Text section:
###

Thread: performance while importing a very large data set in to database

performance while importing a very large data set in to database

From

"Ashish Kumar Singh"

Date:

05 December 2009, 14:44:29

Hello Everyone,

I have a very bit big database around 15 million in size, and the dump file is around 12 GB.

While importing this dump in to database I have noticed that initially query response time is very slow but it does improves with time.

Any suggestions to improve performance after dump in imported in to database will be highly appreciated!

Regards,

Ashish

Re: performance while importing a very large data set in to database

From

Jeremy Harris

Date:

05 December 2009, 16:53:49

On 12/02/2009 11:31 PM, Ashish Kumar Singh wrote:
> While importing this dump in to database I have noticed that initially
> query response time is very slow but it does improves with time.
>
> Any suggestions to improve performance after dump in imported in to
> database will be highly appreciated!

Analyse your tables?
-J

Re: performance while importing a very large data set in to database

From

"Ing . Marcos Luís Ortíz Valmaseda"

Date:

05 December 2009, 17:07:19

Ashish Kumar Singh escribió:
>
> Hello Everyone,
>
>
>
> I have a very bit big database around 15 million in size, and the dump
> file is around 12 GB.
>
> While importing this dump in to database I have noticed that initially
> query response time is very slow but it does improves with time.
>
> Any suggestions to improve performance after dump in imported in to
> database will be highly appreciated!
>
>
>
>
>
>
>
> Regards,
>
> Ashish
>
My suggestion is:
1- Afterward of the db restore, you can do a vacuum analyze manually on
your big tables to erase all dead rows
2- Then you can reindex your big tables on any case that you use it.
3- Then apply A CLUSTER command on the right tables that have these indexes.

Regards


--
-------------------------------------
"TIP 4: No hagas 'kill -9' a postmaster"
Ing. Marcos Luís Ortíz Valmaseda
PostgreSQL System DBA
Centro de Tecnologías de Almacenamiento y Anális de Datos (CENTALAD)

###

Task:
In the thread on importing a large dump, translate the Spanish signature line "No hagas 'kill -9' a postmaster" into English. The listing after this thread is separate material with no connection to it.

Records from a data source:
###

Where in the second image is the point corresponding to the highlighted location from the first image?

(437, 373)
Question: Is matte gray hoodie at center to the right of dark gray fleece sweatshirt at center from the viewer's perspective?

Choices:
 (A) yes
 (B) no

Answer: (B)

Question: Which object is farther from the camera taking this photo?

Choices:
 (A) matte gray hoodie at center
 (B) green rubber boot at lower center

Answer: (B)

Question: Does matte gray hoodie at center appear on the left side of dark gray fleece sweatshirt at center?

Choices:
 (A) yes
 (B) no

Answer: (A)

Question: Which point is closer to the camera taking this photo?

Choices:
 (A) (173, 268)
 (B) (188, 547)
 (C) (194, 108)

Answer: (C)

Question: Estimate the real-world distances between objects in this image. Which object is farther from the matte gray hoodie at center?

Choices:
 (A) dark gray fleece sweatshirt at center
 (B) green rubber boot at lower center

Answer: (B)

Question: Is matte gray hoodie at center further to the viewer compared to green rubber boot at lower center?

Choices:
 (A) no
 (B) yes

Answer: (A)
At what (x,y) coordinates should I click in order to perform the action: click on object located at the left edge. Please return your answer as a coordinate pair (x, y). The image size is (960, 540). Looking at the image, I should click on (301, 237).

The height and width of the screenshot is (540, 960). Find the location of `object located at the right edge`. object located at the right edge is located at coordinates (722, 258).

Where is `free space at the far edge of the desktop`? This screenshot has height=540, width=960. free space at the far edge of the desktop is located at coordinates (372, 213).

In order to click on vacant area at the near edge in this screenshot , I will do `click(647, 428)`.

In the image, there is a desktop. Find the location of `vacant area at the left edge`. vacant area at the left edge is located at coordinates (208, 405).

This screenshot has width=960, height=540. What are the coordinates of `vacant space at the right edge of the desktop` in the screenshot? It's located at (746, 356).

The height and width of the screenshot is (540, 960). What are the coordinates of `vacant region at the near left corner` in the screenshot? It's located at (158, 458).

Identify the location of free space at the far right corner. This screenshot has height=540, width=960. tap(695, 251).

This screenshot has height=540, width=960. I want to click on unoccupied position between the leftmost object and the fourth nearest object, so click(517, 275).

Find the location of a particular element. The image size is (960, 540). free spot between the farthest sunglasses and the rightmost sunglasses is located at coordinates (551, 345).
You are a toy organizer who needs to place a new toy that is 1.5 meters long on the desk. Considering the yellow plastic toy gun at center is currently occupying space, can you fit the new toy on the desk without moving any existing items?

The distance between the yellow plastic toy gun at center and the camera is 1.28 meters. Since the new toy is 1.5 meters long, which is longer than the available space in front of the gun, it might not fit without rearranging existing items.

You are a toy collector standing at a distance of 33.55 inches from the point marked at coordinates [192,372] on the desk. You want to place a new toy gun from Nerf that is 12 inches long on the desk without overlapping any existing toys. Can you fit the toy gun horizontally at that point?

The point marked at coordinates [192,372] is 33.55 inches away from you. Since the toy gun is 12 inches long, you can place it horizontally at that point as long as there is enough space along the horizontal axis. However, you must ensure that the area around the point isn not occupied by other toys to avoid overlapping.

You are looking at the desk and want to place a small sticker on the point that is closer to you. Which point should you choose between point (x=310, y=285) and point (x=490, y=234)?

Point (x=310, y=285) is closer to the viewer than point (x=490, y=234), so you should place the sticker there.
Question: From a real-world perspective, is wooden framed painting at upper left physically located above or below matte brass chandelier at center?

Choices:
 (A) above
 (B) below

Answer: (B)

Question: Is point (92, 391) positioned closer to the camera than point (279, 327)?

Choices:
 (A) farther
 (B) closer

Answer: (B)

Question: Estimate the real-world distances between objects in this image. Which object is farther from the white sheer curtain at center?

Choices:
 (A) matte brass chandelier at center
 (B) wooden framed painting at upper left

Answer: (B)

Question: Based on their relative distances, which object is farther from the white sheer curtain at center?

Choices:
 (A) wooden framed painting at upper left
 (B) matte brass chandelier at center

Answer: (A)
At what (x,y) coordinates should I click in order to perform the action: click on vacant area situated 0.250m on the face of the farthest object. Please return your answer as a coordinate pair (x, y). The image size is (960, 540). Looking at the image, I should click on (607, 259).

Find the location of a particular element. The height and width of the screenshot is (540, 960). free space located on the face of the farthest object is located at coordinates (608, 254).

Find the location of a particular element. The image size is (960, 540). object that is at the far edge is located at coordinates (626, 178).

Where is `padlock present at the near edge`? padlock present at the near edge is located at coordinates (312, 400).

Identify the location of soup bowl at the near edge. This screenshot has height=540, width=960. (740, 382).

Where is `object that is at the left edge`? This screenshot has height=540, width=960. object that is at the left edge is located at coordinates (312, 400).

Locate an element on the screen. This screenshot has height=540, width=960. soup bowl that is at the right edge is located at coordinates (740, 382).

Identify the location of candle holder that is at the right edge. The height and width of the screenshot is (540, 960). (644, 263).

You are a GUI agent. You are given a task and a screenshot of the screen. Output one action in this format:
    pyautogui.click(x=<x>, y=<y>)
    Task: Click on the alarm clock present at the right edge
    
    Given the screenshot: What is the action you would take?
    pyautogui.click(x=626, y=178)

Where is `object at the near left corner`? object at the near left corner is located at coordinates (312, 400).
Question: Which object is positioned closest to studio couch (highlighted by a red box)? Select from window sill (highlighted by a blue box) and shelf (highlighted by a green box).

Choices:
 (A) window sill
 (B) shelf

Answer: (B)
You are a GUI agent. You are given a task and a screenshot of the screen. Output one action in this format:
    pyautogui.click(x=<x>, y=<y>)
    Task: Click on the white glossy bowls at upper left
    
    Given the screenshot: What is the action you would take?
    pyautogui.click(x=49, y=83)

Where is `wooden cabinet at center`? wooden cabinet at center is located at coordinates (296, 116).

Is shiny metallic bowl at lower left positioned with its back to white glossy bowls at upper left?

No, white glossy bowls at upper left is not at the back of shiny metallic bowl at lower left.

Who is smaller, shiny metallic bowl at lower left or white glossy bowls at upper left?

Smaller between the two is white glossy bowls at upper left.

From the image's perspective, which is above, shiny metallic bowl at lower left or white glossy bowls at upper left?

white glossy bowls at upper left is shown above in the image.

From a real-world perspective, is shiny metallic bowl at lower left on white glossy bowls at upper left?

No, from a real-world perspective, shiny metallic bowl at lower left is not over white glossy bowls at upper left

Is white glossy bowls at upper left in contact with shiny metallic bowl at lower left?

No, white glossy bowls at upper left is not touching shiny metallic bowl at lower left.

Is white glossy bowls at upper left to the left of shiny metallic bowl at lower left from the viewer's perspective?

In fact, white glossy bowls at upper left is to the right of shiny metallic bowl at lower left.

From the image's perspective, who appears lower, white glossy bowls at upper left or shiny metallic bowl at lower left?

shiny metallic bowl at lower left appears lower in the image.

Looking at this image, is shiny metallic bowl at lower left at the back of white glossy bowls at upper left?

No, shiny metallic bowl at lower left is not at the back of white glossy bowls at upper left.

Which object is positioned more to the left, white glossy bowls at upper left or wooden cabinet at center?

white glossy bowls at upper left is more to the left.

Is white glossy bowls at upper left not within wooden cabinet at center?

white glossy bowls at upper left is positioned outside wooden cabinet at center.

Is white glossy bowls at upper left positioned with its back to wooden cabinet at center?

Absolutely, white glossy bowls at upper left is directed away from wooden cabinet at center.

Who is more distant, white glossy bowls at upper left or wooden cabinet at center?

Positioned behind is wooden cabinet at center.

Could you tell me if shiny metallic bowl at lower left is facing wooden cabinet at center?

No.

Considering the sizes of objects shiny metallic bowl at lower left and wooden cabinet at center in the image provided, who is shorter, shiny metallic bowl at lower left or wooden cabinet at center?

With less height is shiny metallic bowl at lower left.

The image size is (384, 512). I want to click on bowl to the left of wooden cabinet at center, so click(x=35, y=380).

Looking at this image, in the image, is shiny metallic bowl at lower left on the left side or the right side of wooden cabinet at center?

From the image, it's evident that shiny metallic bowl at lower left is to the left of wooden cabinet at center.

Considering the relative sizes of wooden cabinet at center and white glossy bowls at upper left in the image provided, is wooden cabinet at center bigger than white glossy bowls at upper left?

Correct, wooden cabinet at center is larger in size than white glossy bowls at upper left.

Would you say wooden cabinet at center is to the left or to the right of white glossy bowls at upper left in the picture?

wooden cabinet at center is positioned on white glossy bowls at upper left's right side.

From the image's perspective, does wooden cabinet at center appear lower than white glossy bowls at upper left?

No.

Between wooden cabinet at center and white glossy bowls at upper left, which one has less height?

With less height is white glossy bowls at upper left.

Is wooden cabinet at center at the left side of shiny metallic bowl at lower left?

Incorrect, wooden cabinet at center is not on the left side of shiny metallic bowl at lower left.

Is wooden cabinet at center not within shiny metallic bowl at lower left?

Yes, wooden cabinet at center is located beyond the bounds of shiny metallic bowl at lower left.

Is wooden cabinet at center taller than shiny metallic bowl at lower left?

###

The completed task:
Don't run 'kill -9' on the postmaster.